MATERIALS PROVIDED:
++++
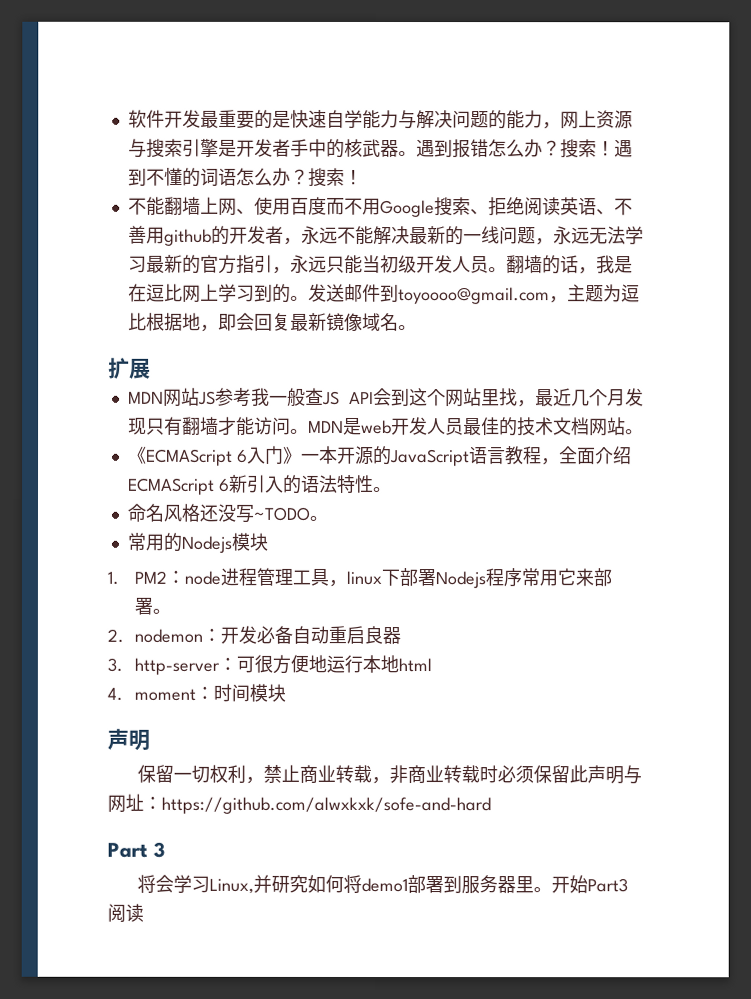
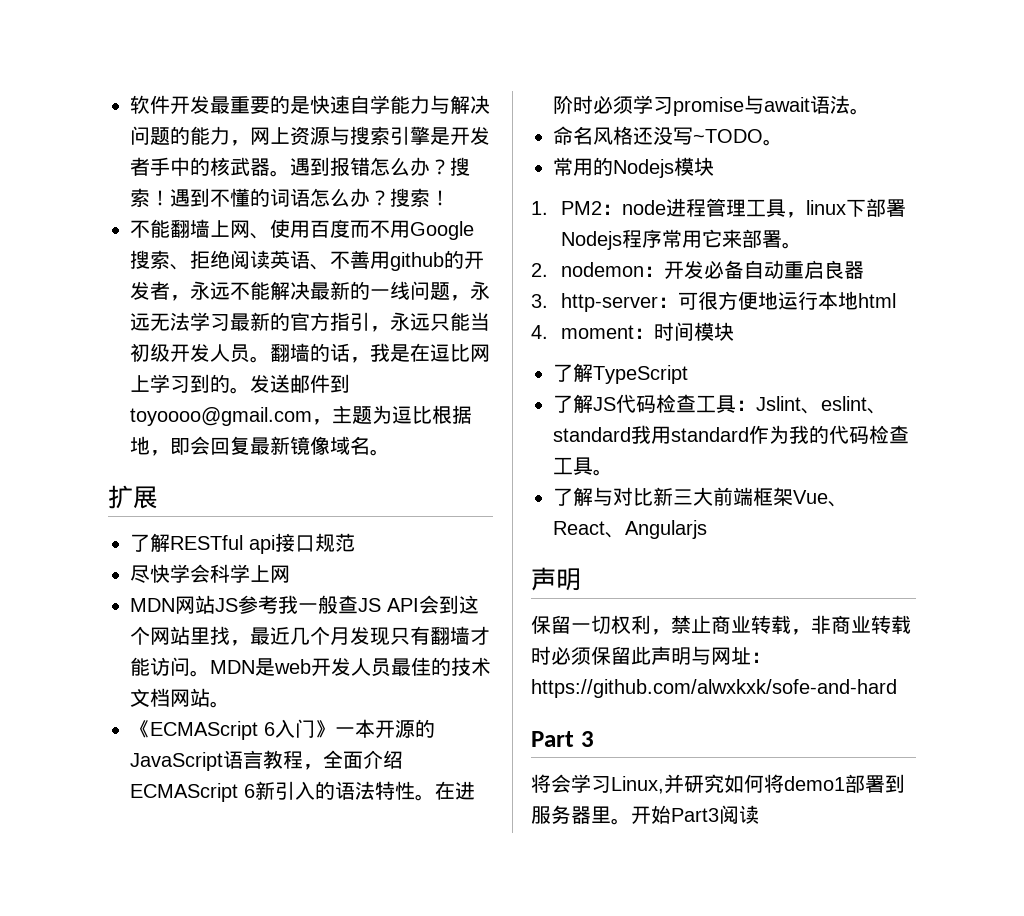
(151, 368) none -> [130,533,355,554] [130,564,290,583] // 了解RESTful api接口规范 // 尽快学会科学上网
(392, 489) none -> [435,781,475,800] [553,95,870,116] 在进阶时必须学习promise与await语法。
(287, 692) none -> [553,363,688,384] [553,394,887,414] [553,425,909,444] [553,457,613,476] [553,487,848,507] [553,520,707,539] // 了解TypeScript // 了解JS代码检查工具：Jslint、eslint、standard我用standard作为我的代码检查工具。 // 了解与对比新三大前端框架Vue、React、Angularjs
++++
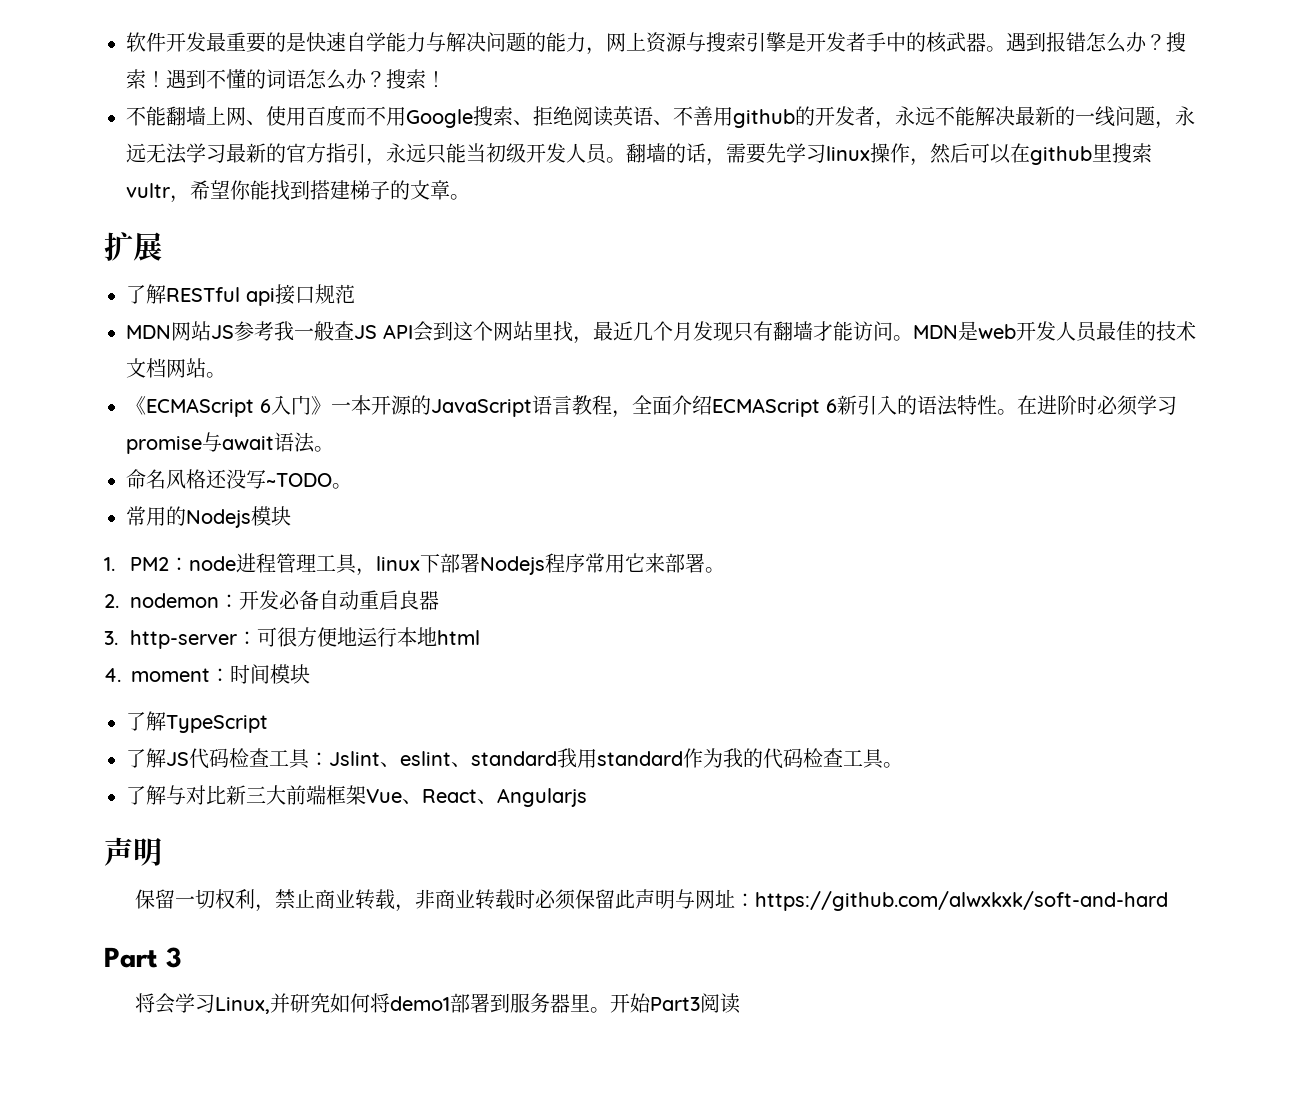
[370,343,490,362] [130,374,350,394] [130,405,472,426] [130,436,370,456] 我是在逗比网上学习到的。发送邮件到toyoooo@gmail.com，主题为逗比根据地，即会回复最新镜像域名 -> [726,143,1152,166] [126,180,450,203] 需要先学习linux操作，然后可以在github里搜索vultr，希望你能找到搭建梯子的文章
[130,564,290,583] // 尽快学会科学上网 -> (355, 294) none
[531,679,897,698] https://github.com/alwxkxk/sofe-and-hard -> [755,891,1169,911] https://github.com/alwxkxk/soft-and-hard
++++
From the material given, work out how many lines hold the string "尽快学会科学上网"; state that number and nothing further.

2